Gather every line from the entries below that contains the word "current", and copy each one out in the order it appears.

--- INPUT RECORDS Enclosed Below ---

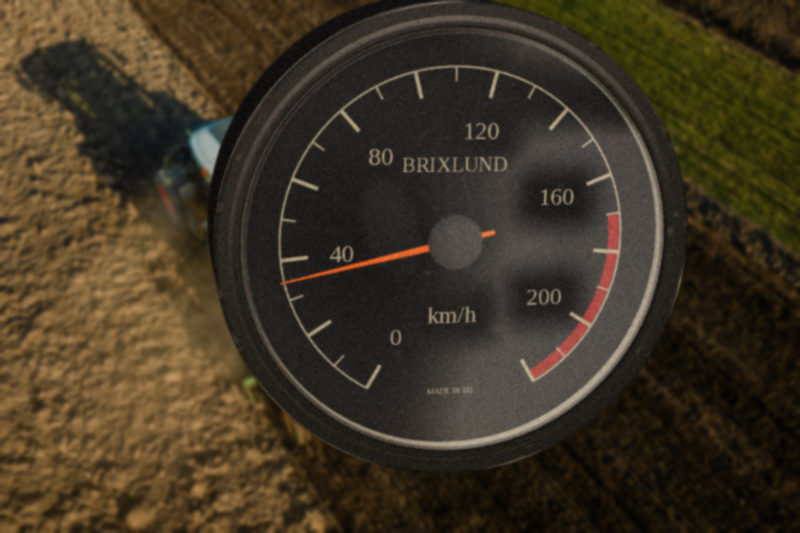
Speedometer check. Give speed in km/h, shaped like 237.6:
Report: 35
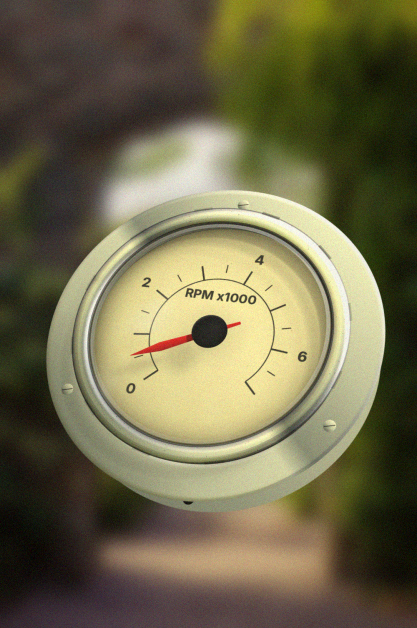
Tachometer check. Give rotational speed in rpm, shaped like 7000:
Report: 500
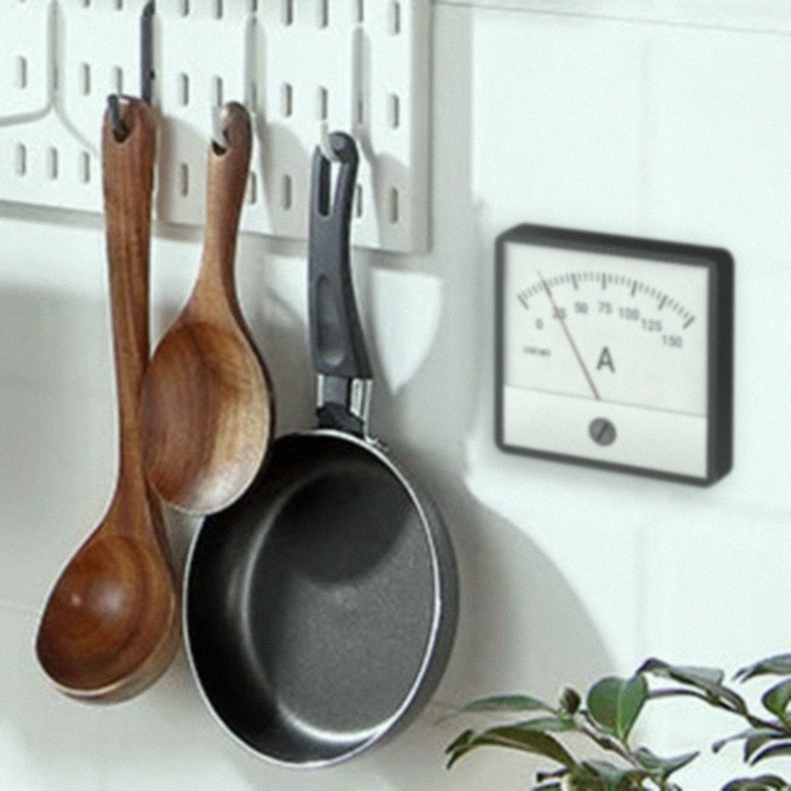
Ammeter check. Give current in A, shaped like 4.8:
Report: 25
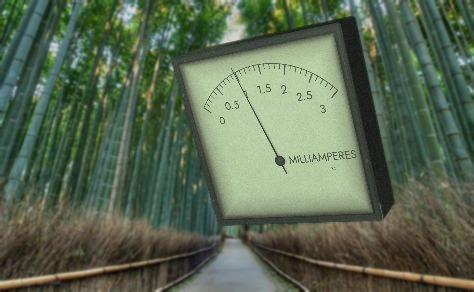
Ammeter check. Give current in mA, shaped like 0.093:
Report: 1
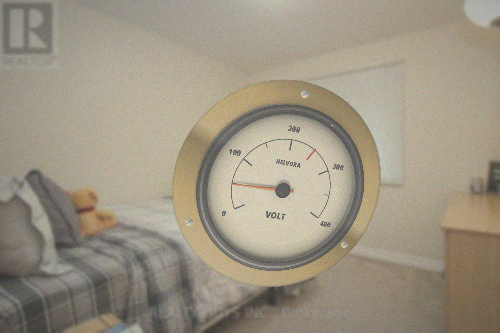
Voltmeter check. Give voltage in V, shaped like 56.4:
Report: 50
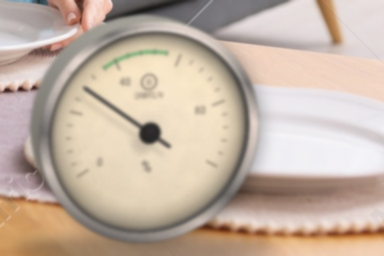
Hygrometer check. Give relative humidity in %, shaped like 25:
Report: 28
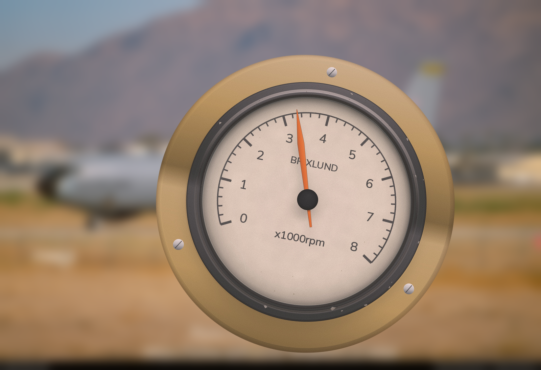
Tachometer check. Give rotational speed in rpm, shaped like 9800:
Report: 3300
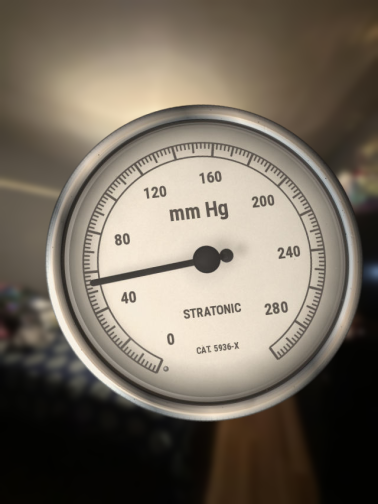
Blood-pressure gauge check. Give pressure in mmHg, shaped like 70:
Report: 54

--- End of Enclosed INPUT RECORDS ---
--- INPUT RECORDS Enclosed Below ---

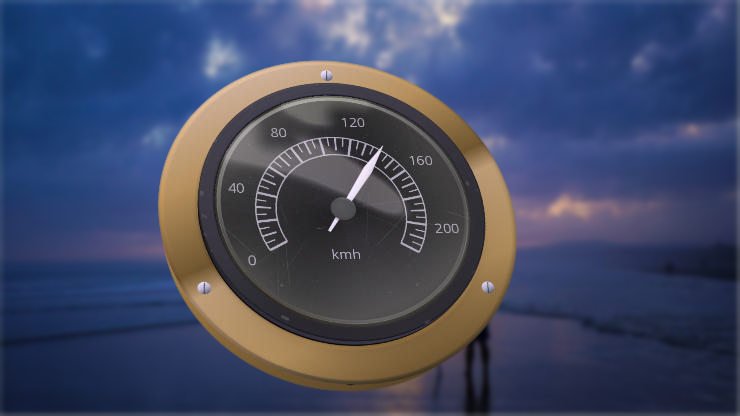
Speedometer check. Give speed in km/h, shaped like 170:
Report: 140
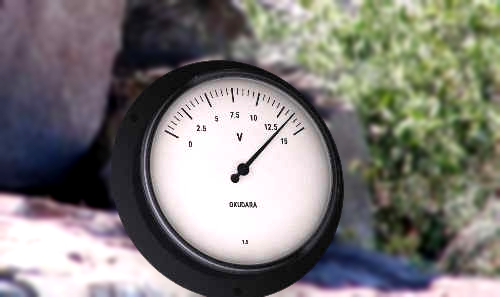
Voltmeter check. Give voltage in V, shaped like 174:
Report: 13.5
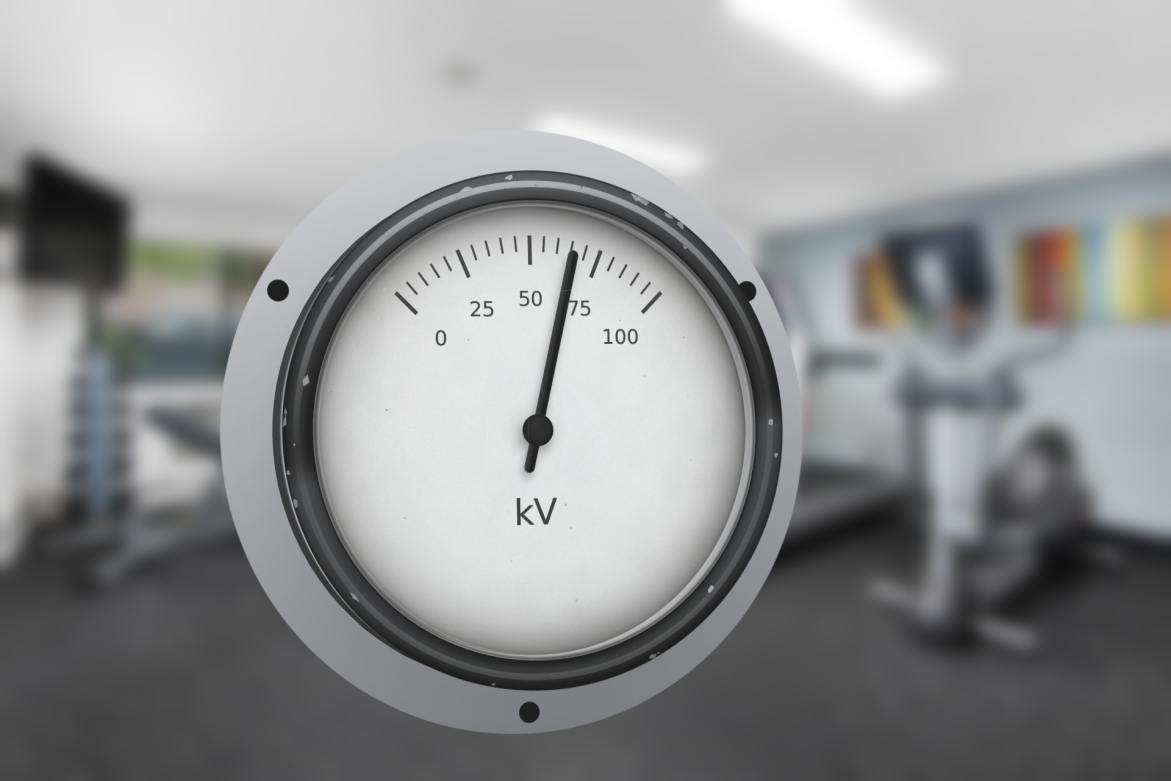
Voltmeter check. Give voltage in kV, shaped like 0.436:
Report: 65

--- End of Enclosed INPUT RECORDS ---
--- INPUT RECORDS Enclosed Below ---

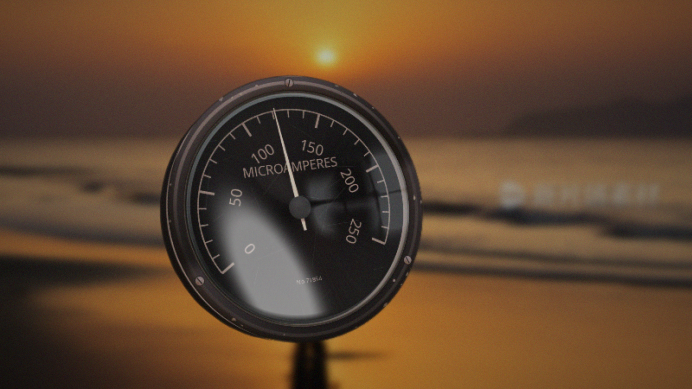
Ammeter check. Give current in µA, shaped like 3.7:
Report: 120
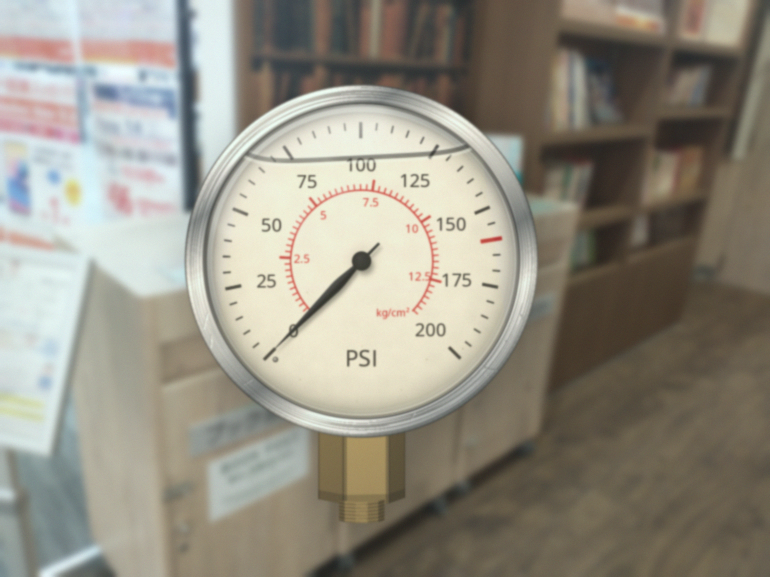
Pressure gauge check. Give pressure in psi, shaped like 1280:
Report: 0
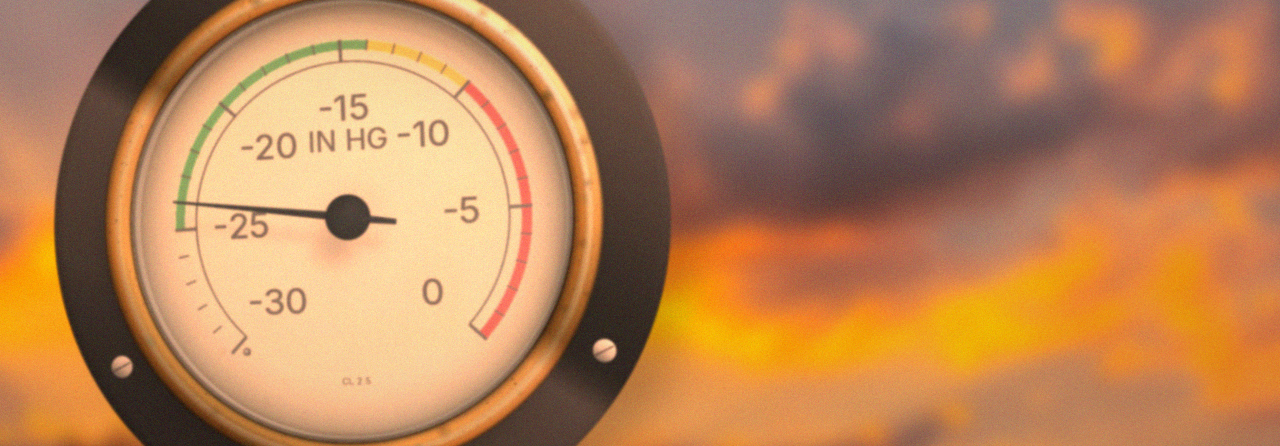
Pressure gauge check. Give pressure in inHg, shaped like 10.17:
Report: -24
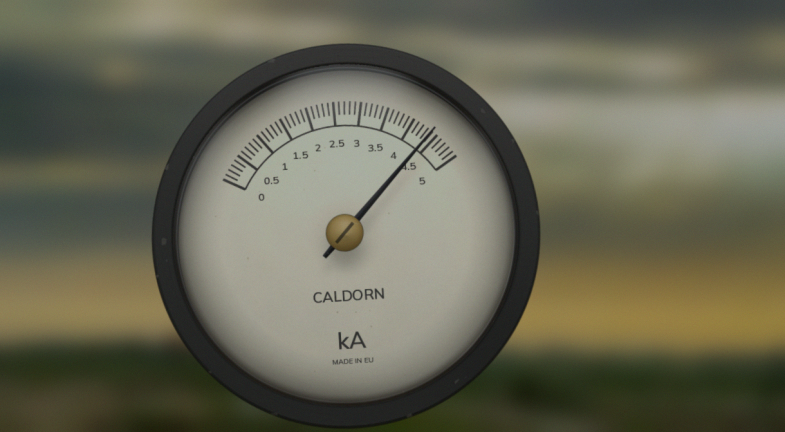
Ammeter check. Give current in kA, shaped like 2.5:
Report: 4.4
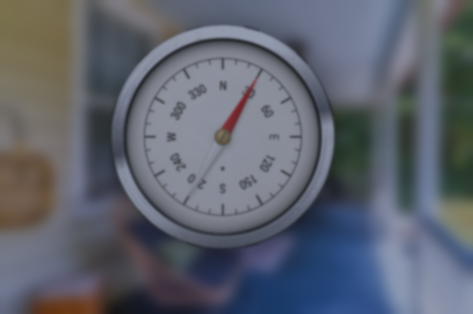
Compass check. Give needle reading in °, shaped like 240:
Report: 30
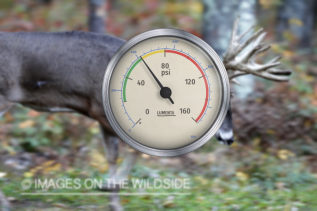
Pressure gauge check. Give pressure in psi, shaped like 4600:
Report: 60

--- End of Enclosed INPUT RECORDS ---

ANSWER SPACE:
Ammeter check. Give current in A, shaped like 4.8:
Ammeter check. Give current in mA, shaped like 0.093:
Ammeter check. Give current in µA, shaped like 3.7:
Ammeter check. Give current in kA, shaped like 2.5:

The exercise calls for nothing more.